Zarar ve yararın denkleştirilmesi ilkesi gereğince, davacılara yapılan sigorta ödemesinin, ödeme günü ile destekten yoksun kalma tazminatının hesaplandığı güne kadar geçen süredeki işlemiş yasal faizi de hesaplanarak, ödeme tutarı ile birlikte hesaplanan destekten yoksun kalma tazminatından indirilmesi gerekir (YHGK., 14.03.2012, 2011/4-824 esas, 2012/134 karar). Yerel mahkemece açıklanan yönler gözetilmeden yazılı biçimde karar verilmiş olması usul ve yasaya uygun görülmediğinden kararın bozulması gerekmiştir.
4-6098 sayılı Türk Borçlar Kanunu"nun 53. maddesinde cenaze giderlerinin de ölüm nedeniyle meydana gelen zararlardan olduğu hüküm altına alınmıştır. Bu nedenle zarar sorumlusu, ölüm halinde yapılan cenaze giderlerinden de sorumludur. Cenaze giderleri; ölümle doğrudan doğruya ilgili bulunan giderlerden ibaret olup ölenin taşınması, yıkatılması, gömülmesi, mezarlık ücreti gibi giderleri kapsar.
Somut olayda; aktüer bilirkişisi tarafından hesaplanan cenaze ve defin giderleri hüküm altına alınmıştır. Cenazenin defnedilmesi için yapılması zorunlu masraflardan davalı tarafın sorumlu tutulabileceği ve taziyeye ilişkin giderlerden sorumlu tutulamayacağına ilişkin Dairemiz"in yerleşik uygulaması göz önünde bulundurularak; cenaze dolayısıyla yapılması zorunlu olan masrafların ilgili Müftülük"ten sorulması suretiyle makul, uygun miktarda cenaze ve defin masrafı tespit edilip sonucuna göre karar verilmesi gerekirken, yazılı olduğu biçimde hüküm tesisi doğru görülmemiştir.

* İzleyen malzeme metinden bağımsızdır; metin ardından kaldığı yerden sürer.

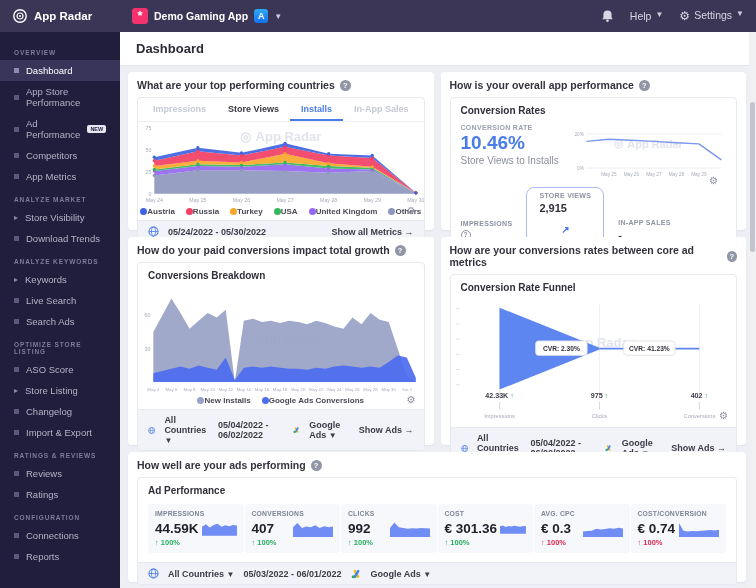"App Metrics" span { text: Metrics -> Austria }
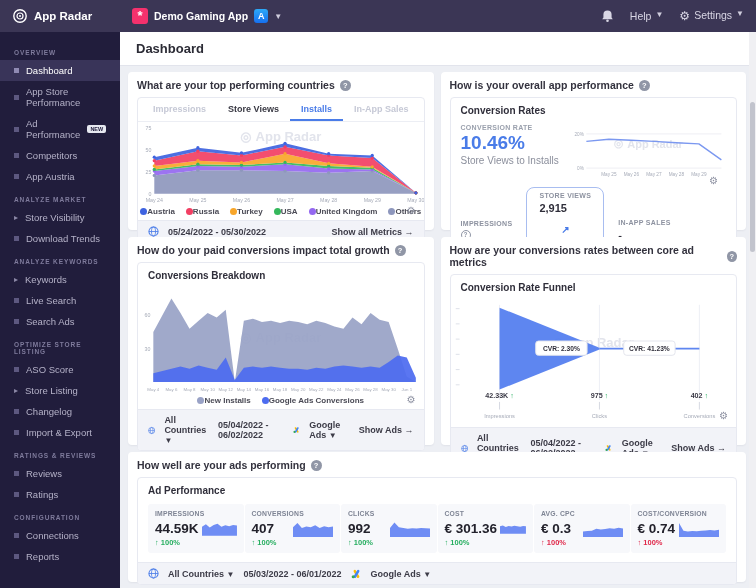"2,915" .stat-box { flex-direction: column -> none }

SONUÇ: Yukarıda (1) nolu bentte açıklanan nedenlerle, davacılar vekilinin tüm temyiz itirazları ile davalı ... Genel Müdürlüğü vekilinin sair temyiz itirazlarının REDDİNE; (2),(3),(4) nolu bentlerde açıklanan nedenlerle, davalı ESHOT Genel Müdürlüğü vekilinin temyiz itirazlarının kabulü ile hükmün BOZULMASINA; aşağıda dökümü yazılı 15,20 TL kalan onama harcının temyiz eden davacılardan alınmasına, peşin
alınan harcın istek halinde temyiz eden davalı ... Genel Müdürlüğüne geri verilmesine 03/10/2019 gününde oybirliğiyle karar verildi.